***** RECORDS FOR THIS EXERCISE

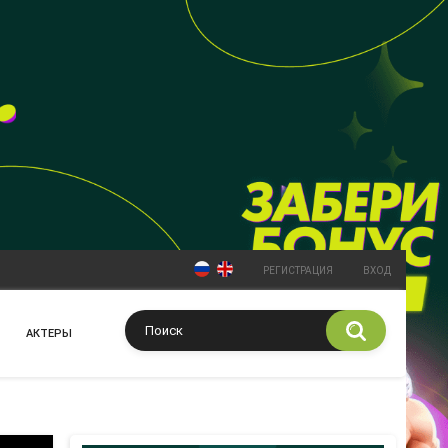
РЕГИСТРАЦИЯ
ВХОД
АКТЕРЫ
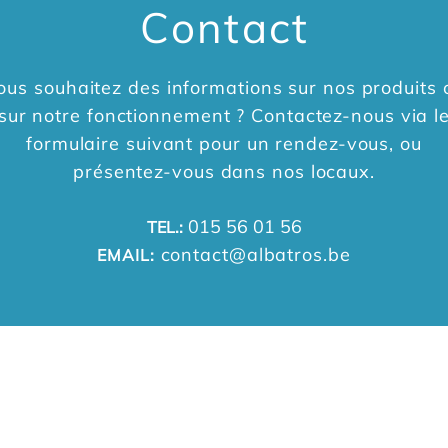
Contact
ous souhaitez des informations sur nos produits 
sur notre fonctionnement ? Contactez-nous via l
formulaire suivant pour un rendez-vous, ou
présentez-vous dans nos locaux.
015 56 01 56
TEL.:
contact@albatros.be
EMAIL:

**********

Reproduce, word for word, the text read from all the records above, and leave the pictures out of your answer.

РЕГИСТРАЦИЯ
ВХОД
АКТЕРЫ
Contact
ous souhaitez des informations sur nos produits 
sur notre fonctionnement ? Contactez-nous via l
formulaire suivant pour un rendez-vous, ou
présentez-vous dans nos locaux.
015 56 01 56
TEL.:
contact@albatros.be
EMAIL:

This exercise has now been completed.